“不是随便看。”萧凛在“数据穿透”下面画了一条横线,“触发条件限定在三种情形:跨省资金异常流动超过预警阈值、跨省关联交易触发反洗钱模型、跨省金融风险事件经金稳委认定为系统性风险。三个条件满足任意一个,牵头省份可以向关联省份发出数据调取函。”
老赵把包子放下,擦了擦手。
“调取函发出去,对方不配合怎么办?”
“所以要加一条~对方拒绝配合的,牵头省份可以直接上报金稳委,由金稳委下达强制调取指令。拒绝执行强制指令的,纳入金融监管考核扣分项。”
白板上的字写到第三条,苏若冰把豆浆搁在桌上。
“你把这套东西做成方案报上去,其他五个省的金融办主任会跳起来。”
“跳起来才好。”萧凛盖上笔帽,回到座位,“跳起来才说明这套机制有牙齿。没人反对的方案,等于废纸。”

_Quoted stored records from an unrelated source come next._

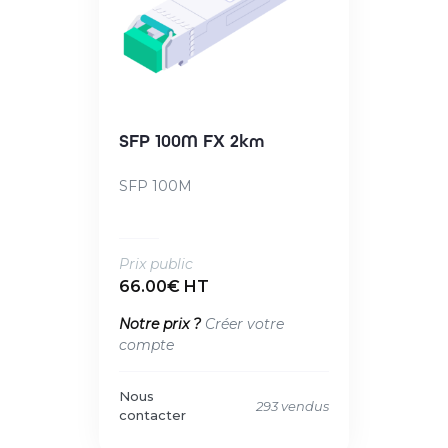
SFP 100M FX 2km
SFP 100M
Prix public
66.00€ HT
Notre prix ?
Créer votre
compte
Nous
293 vendus
contacter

苏若冰拉过键盘,打开一份空白文档,十指搭在键盘上没动。
“先定框架。方案分四个板块:组织架构、数据标准、触发机制、问责条款。每个板块今天出初稿,明天内部过一遍,后天报金稳委。”
“三天?”
“金稳委函件上写的时限是一周。提前交,主动权在我们手上。迟交,主动权就到了其他五个省嘴里。”

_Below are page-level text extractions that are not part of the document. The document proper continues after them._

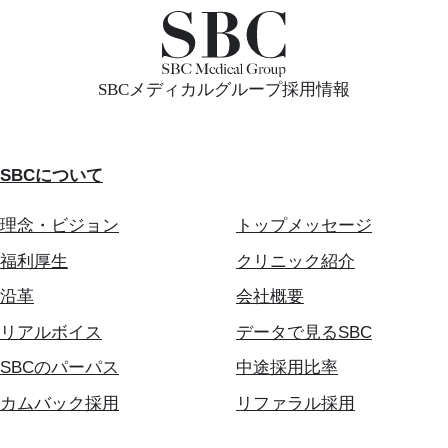
SBCメディカルグループ採用情報
SBCについて
理念・ビジョン
トップメッセージ
福利厚生
クリニック紹介
沿革
会社概要
リアルボイス
データで見るSBC
SBCのパーパス
中途採用比率
カムバック採用
リファラル採用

老赵已经开始敲键盘了。苏若冰也低头打字,食堂的豆浆凉透了都没碰。
萧凛的手机振了一下。
陌生号码,归属地~西江省。
他接起来。
“萧秘书长?”
对面的嗓子客客气气的,带着南方口音,咬字之间有一种经年练出来的圆滑。
“我是西江省金融工作办公室主任唐学文。冒昧打搅,实在不好意思。”
“唐主任好。”
“听说金稳委那边委托贵省牵头拟华东联动方案,我们西江虽然不算华东片区,但跨省金融协作这块,我们也一直在关注。前两天省里几位领导还在研究会上提到了贵省金安委的工作,评价很高。”
萧凛靠进椅背,右手拇指搭在手机边框上。
“谢谢关注。”
“是这样,我们西江省金融办准备下周搞一个区域金融合作的内部座谈,想请萧秘书长来交流交流经验。不是什么大场合,就几个省里的同志坐下来聊聊。地点在西江省金融办,时间您定。”
言语间客客气气,每一个转折都垫了棉花。但萧凛听出了棉花底下的骨头。